The Commission considers that the plan represents a comprehensive and adequately balanced response to the economic and social situation, thereby contributing appropriately to all six pillars referred to in Article 3 of Regulation.
The plan provides for measures to improve the business environment, reinforce access to finance for SMEs, stimulate research and innovation performance, increase employment and link skills to jobs, and enhance the efficiency of the public administration and the justice system. Targeted interventions are designed to strengthen social cohesion by addressing inequalities in education as well as challenges related to labour market participation of women, and skills development. It includes policies for the next generation through reforms and investments across all levels of education aim at enhancing the digital skills of pupils, students and teachers, while other measures focus on strengthening support for disadvantaged schools and pupils at risk of failure or increasing the availability of early childhood education and care.
The plan includes, to a medium extent, measures for the implementation of reforms and public investment projects that represent coherent actions. The plan could have better exploited the whole potential of some investments through more far-reaching complementary reforms. This applies, in particular, to measures to support renewable energy sources, low-emission mobility as well as digital and sustainable transport infrastructure, where investment is not accompanied by relevant reforms.
Do the reforms effectively address all or a significant subset of the relevant country-specific recommendations issued to Czechia in the context of the European Semester?
Czechia's recovery plan includes an extensive set of mutually reinforcing reforms and investments that contribute to effectively addressing all or a significant subset of the economic and social challenges outlined in the country-specific recommendations addressed to Czechia by the Council in the European Semester in 2019 and in 2020.

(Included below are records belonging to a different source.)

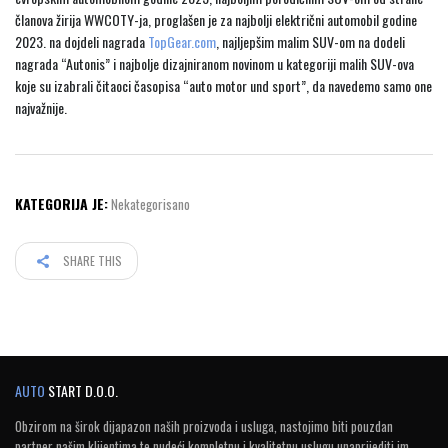
članova žirija WWCOTY-ja, proglašen je za najbolji električni automobil godine
2023. na dojdeli nagrada
TopGear.com
, najljepšim malim SUV-om na dodeli
nagrada “Autonis” i najbolje dizajniranom novinom u kategoriji malih SUV-ova
koje su izabrali čitaoci časopisa “auto motor und sport”, da navedemo samo one
najvažnije.
KATEGORIJA JE:
Nekategorisano
SHARE THIS
AUTO
START D.O.O.
Obzirom na širok dijapazon naših proizvoda i usluga, nastojimo biti pouzdan
partner našim klijentima te nudeći kompletnu i kvalitetnu uslugu unaprijediti im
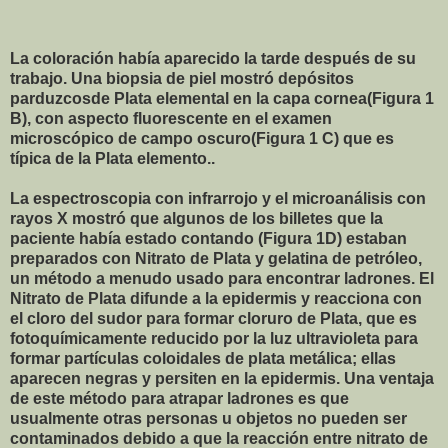
La coloración había aparecido la tarde después de su
trabajo. Una biopsia de piel mostró depósitos
parduzcosde Plata elemental en la capa cornea(Figura 1
B), con aspecto fluorescente en el examen
microscópico de campo oscuro(Figura 1 C) que es
típica de la Plata elemento..
La espectroscopia con infrarrojo y el microanálisis con
rayos X mostró que algunos de los billetes que la
paciente había estado contando (Figura 1D) estaban
preparados con Nitrato de Plata y gelatina de petróleo,
un método a menudo usado para encontra
r ladrones. El
Nitrato de Plata difunde a la epidermis y reacciona con
el cloro del sudor para formar cloruro de Plata, que es
fotoquímicamente reducido por la luz ultravioleta para
formar partículas coloidales de plata metálica; ellas
aparecen negras y persiten en la epidermis. Una ventaja
de este método para atrapar ladrones es que
usualmente otras personas u objetos no pueden ser
contaminados debido a que la reacción entre nitrato de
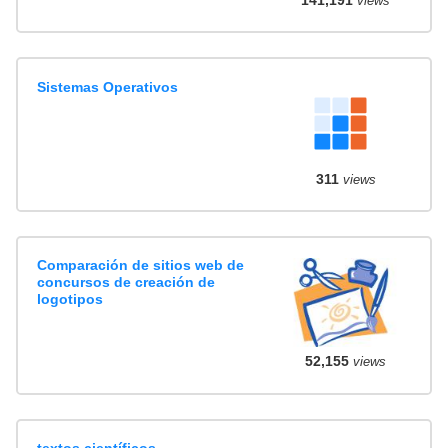
141,191
views
Sistemas Operativos
311
views
Comparación de sitios web de
concursos de creación de
logotipos
52,155
views
textos científicos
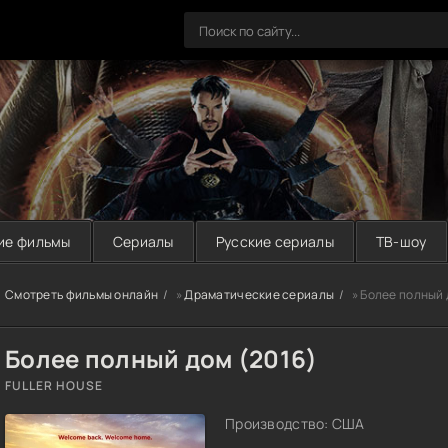
ие фильмы
Сериалы
Русские сериалы
ТВ-шоу
Смотреть фильмы онлайн
»
Драматические сериалы
» Более полный 
Более полный дом (2016)
FULLER HOUSE
Производство: США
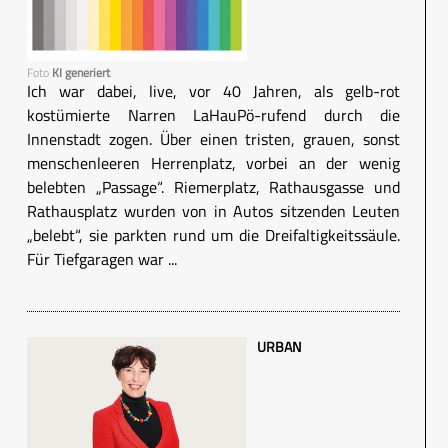
Foto
KI generiert
Ich war dabei, live, vor 40 Jahren, als gelb-rot
kostümierte Narren LaHauPö-rufend durch die
Innenstadt zogen. Über einen tristen, grauen, sonst
menschenleeren Herrenplatz, vorbei an der wenig
belebten „Passage“. Riemerplatz, Rathausgasse und
Rathausplatz wurden von in Autos sitzenden Leuten
„belebt“, sie parkten rund um die Dreifaltigkeitssäule.
Für Tiefgaragen war ...
URBAN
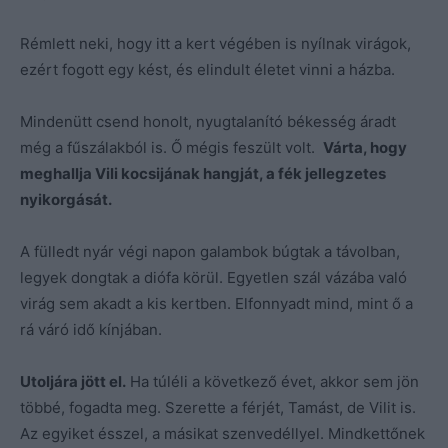
Rémlett neki, hogy itt a kert végében is nyílnak virágok,
ezért fogott egy kést, és elindult életet vinni a házba.
Mindenütt csend honolt, nyugtalanító békesség áradt
még a fűszálakból is. Ő mégis feszült volt.
Várta, hogy
meghallja Vili kocsijának hangját, a fék jellegzetes
nyikorgását.
A fülledt nyár végi napon galambok búgtak a távolban,
legyek dongtak a diófa körül. Egyetlen szál vázába való
virág sem akadt a kis kertben. Elfonnyadt mind, mint ő a
rá váró idő kínjában.
Utoljára jött el.
Ha túléli a következő évet, akkor sem jön
többé, fogadta meg. Szerette a férjét, Tamást, de Vilit is.
Az egyiket ésszel, a másikat szenvedéllyel. Mindkettőnek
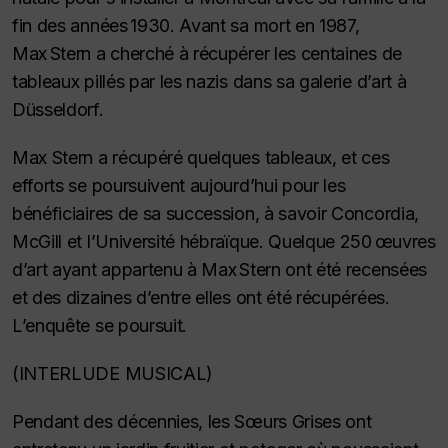
fin des années 1930. Avant sa mort en 1987,
Max Stern a cherché à récupérer les centaines de
tableaux pillés par les nazis dans sa galerie d’art à
Düsseldorf.
Max Stern a récupéré quelques tableaux, et ces
efforts se poursuivent aujourd’hui pour les
bénéficiaires de sa succession, à savoir Concordia,
McGill et l’Université hébraïque. Quelque 250 œuvres
d’art ayant appartenu à Max Stern ont été recensées
et des dizaines d’entre elles ont été récupérées.
L’enquête se poursuit.
(INTERLUDE MUSICAL)
Pendant des décennies, les Sœurs Grises ont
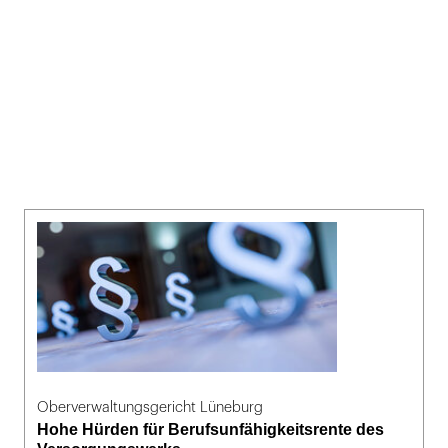
Oberverwaltungsgericht Lüneburg
Hohe Hürden für Berufsunfähigkeitsrente des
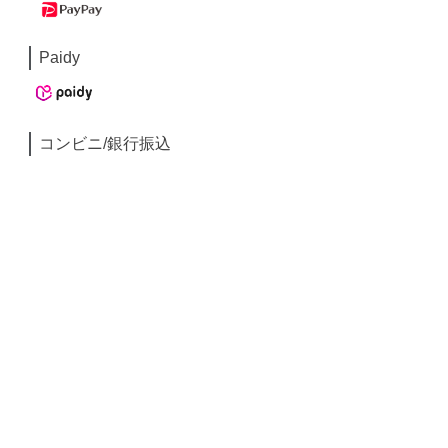
Paidy
コンビニ/銀行振込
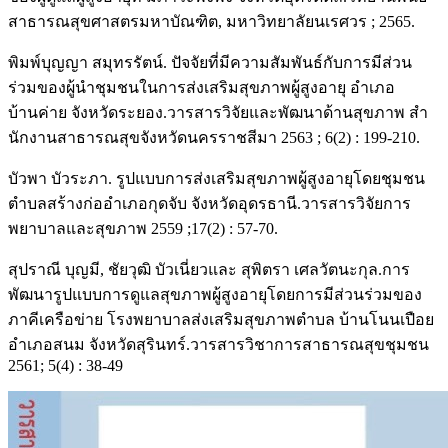
สาธารณสุขศาสตรมหาบัณฑิต, มหาวิทยาลัยนเรศวร ; 2565.
พิมพ์บุญญา สมุทรรัตน์. ปัจจัยที่มีความสัมพันธ์กับการมีส่วน
ร่วมของผู้นำชุมชนในการส่งเสริมสุขภาพผู้สูงอายุ อำเภอ
บ้านค่าย จังหวัดระยอง.วารสารวิจัยและพัฒนาด้านสุขภาพ สํา
นักงานสาธารณสุขจังหวัดนครราชสีมา 2563 ; 6(2) : 199-210.
บัวพา บัวระภา. รูปแบบการส่งเสริมสุขภาพผู้สูงอายุโดยชุมชน
ตำบลสร้างก่ออำเภอกุดจับ จังหวัดอุดรธานี.วารสารวิจัยการ
พยาบาลและสุขภาพ 2559 ;17(2) : 57-70.
สุปราณี บุญมี, ชัยวุฒิ บัวเนี่ยวและ สุพิตรา เศลวัตนะกุล.การ
พัฒนารูปแบบการดูแลสุขภาพผู้สูงอายุโดยการมีส่วนร่วมของ
ภาคีเครือข่าย โรงพยาบาลส่งเสริมสุขภาพตำบล บ้านโนนเปือย
อำเภอสนม จังหวัดสุรินทร์.วารสารวิชาการสาธารณสุขชุมชน
2561; 5(4) : 38-49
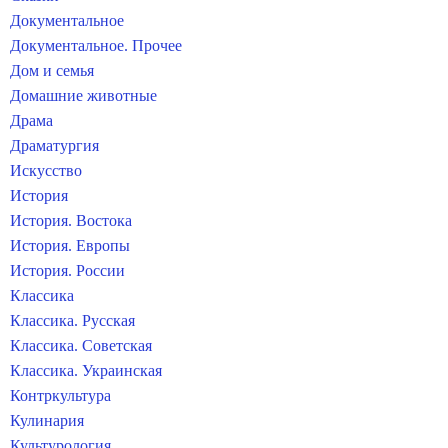
Документальное
Документальное. Прочее
Дом и семья
Домашние животные
Драма
Драматургия
Искусство
История
История. Востока
История. Европы
История. России
Классика
Классика. Русская
Классика. Советская
Классика. Украинская
Контркультура
Кулинария
Культурология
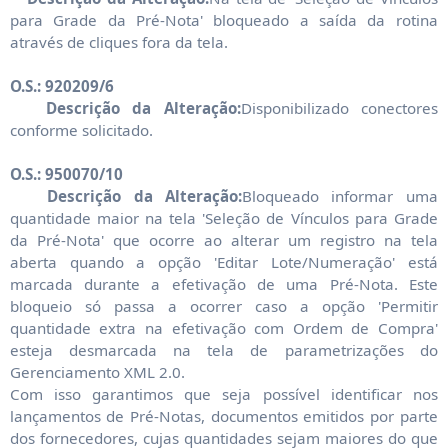
para Grade da Pré-Nota' bloqueado a saída da rotina
através de cliques fora da tela.
O.S.: 920209/6
Descrição da Alteração:
Disponibilizado conectores
conforme solicitado.
O.S.: 950070/10
Descrição da Alteração:
Bloqueado informar uma
quantidade maior na tela 'Seleção de Vínculos para Grade
da Pré-Nota' que ocorre ao alterar um registro na tela
aberta quando a opção 'Editar Lote/Numeração' está
marcada durante a efetivação de uma Pré-Nota. Este
bloqueio só passa a ocorrer caso a opção 'Permitir
quantidade extra na efetivação com Ordem de Compra'
esteja desmarcada na tela de parametrizações do
Gerenciamento XML 2.0.
Com isso garantimos que seja possível identificar nos
lançamentos de Pré-Notas, documentos emitidos por parte
dos fornecedores, cujas quantidades sejam maiores do que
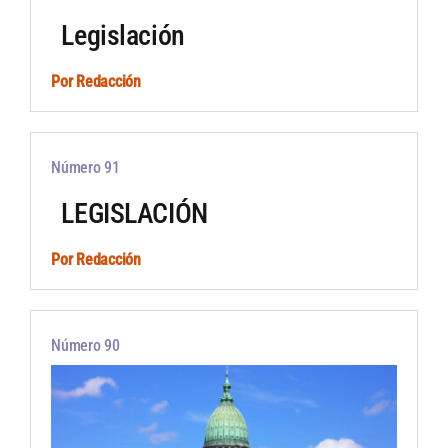
Legislación
Artículos por autor
Por
Redacción
Artículos por sección
Número 91
LEGISLACIÓN
Por
Redacción
Número 90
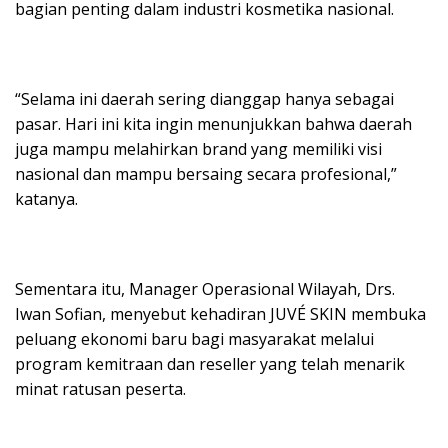
bagian penting dalam industri kosmetika nasional.
“Selama ini daerah sering dianggap hanya sebagai
pasar. Hari ini kita ingin menunjukkan bahwa daerah
juga mampu melahirkan brand yang memiliki visi
nasional dan mampu bersaing secara profesional,”
katanya.
Sementara itu, Manager Operasional Wilayah, Drs.
Iwan Sofian, menyebut kehadiran JUVÉ SKIN membuka
peluang ekonomi baru bagi masyarakat melalui
program kemitraan dan reseller yang telah menarik
minat ratusan peserta.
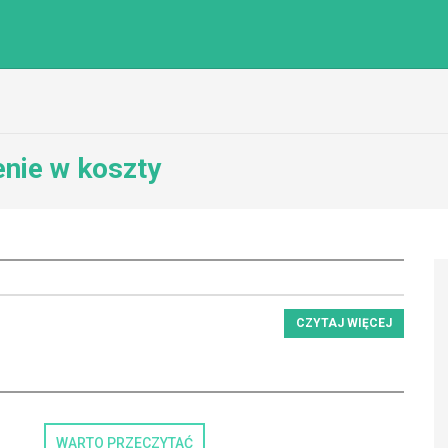
enie w koszty
CZYTAJ WIĘCEJ
WARTO PRZECZYTAĆ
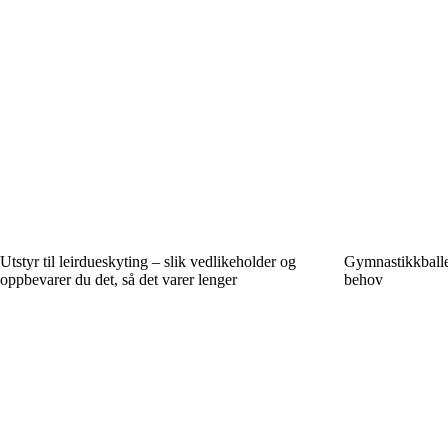
Utstyr til leirdueskyting – slik vedlikeholder og
Gymnastikkballer
oppbevarer du det, så det varer lenger
behov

The plan contributes to addressing the structural challenges identified in the country-specific recommendations, with investments and reforms in the fields of healthcare, skills and education, green and digital transition, transport, supporting businesses and research and innovation.
The process for granting of construction permits will be reformed and digitalised, significantly reducing its length. Measures to promote e-government and anti-corruption are expected to improve the business environment. The growth potential and competitiveness of the Czech economy should also be supported by R&D investment, which should target public-private cooperation, access to finance and non-financial support for innovative firms, notably SMEs, improvement of the innovation ecosystem, and it should also focus on industrial, environmental, transport, cultural, digital and healthcare areas.
The Council recommendations related to labour market, skills and education are expected to be addressed through requalification schemes, company-based training life-long-learning opportunities, new childcare facilities, digital competences for teachers, an updated curriculum fostering digital skills and literacy and IT equipment for schools, as well as measures focusing on inequalities in education.
Healthcare recommendations are expected to be addressed through reinforced cancer prevention and rehabilitation care, development of an eHealth portal fostering integrated care practices and support to education in healthcare.